- Input material -
□ □ □ □

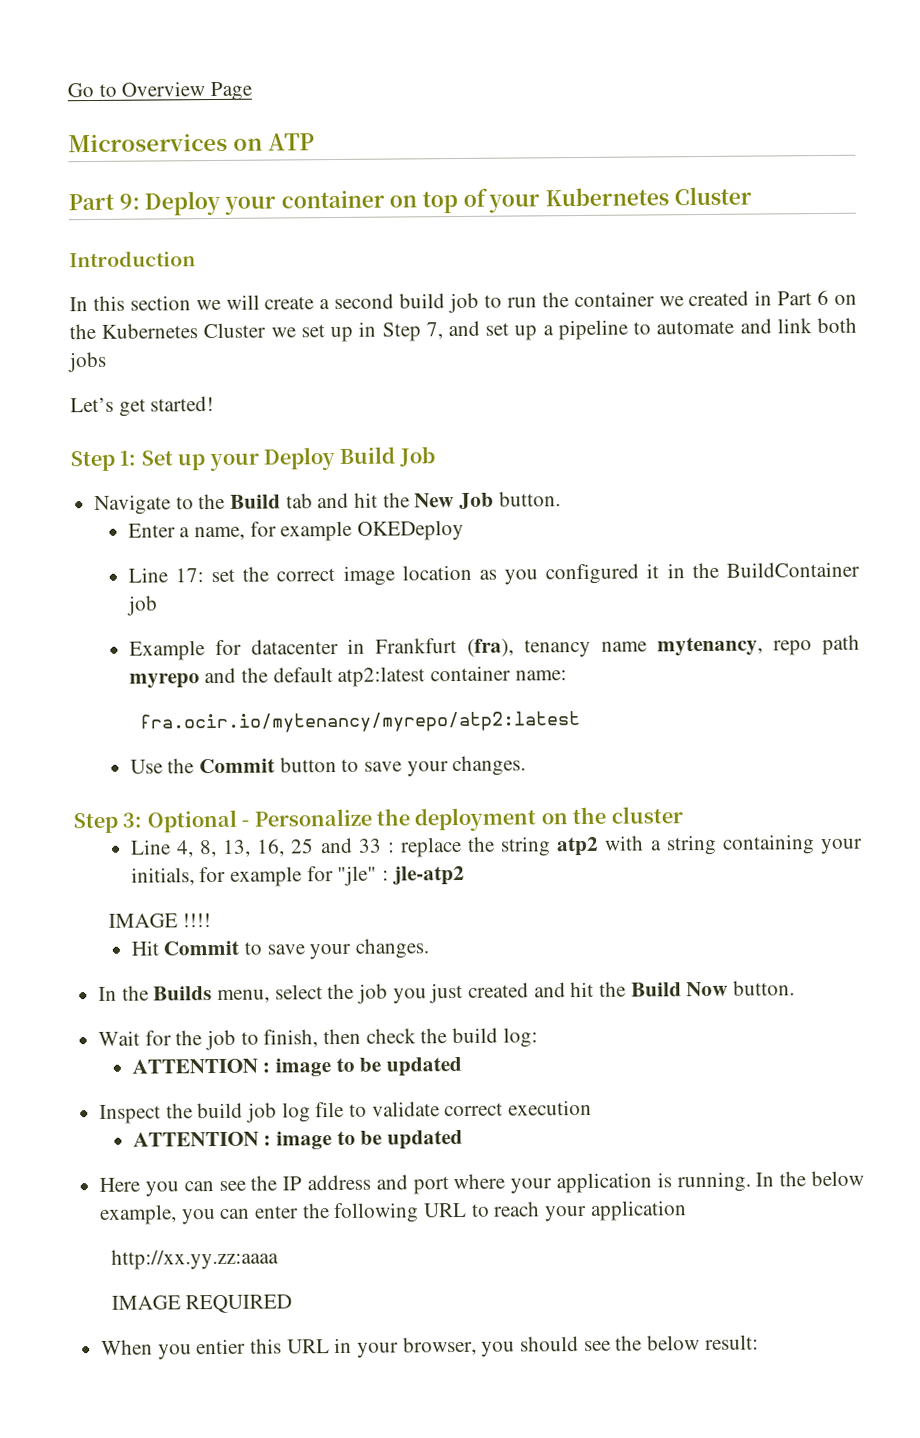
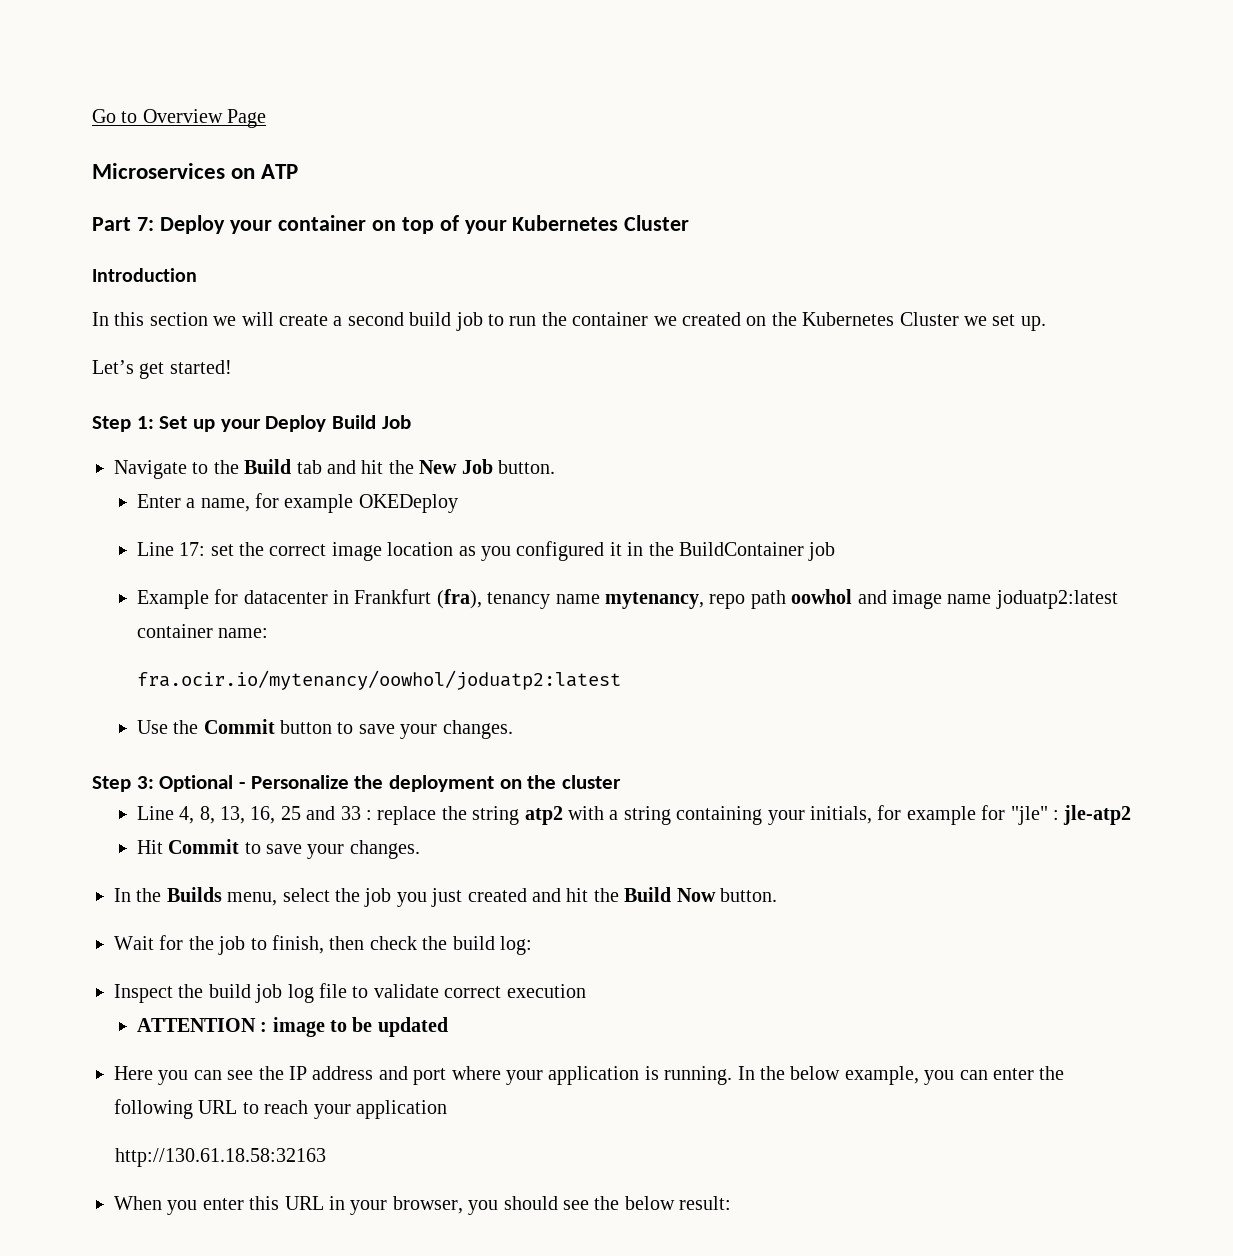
[118,193,140,210] 9: -> [136,217,154,231] 7:
[754,289,830,306] in Part 6 -> (741, 319) none
[330,317,857,343] [67,351,107,373] up in Step 7, and set up a pipeline to automate and link both jobs -> [1020,316,1046,331] up.
[128,666,426,689] myrepo and the default atp2:latest -> [791,589,1118,609] oowhol and image name joduatp2:latest
[139,711,582,734] fra.ocir.io/mytenancy/myrepo/atp2:latest -> [137,670,622,690] fra.ocir.io/mytenancy/oowhol/joduatp2:latest
[107,913,212,928] // IMAGE !!!! -> (1132, 815) none
[131,1056,463,1077] // ATTENTION : image to be updated -> (532, 945) none
[110,1248,279,1270] [110,1294,293,1314] http://xx.yy.zz:aaaa // IMAGE REQUIRED -> [114,1148,326,1167] http://130.61.18.58:32163
[196,1338,247,1355] entier -> [202,1198,244,1210] enter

□ □ □ □

- Exercise -
Your answer must be the line containing "[110,1248,279,1270] [110,1294,293,1314] http://xx.yy.zz:aaaa" and every line after it through the end of the records above, reproduced exactly and alone.

- Exercise answer -
[110,1248,279,1270] [110,1294,293,1314] http://xx.yy.zz:aaaa // IMAGE REQUIRED -> [114,1148,326,1167] http://130.61.18.58:32163
[196,1338,247,1355] entier -> [202,1198,244,1210] enter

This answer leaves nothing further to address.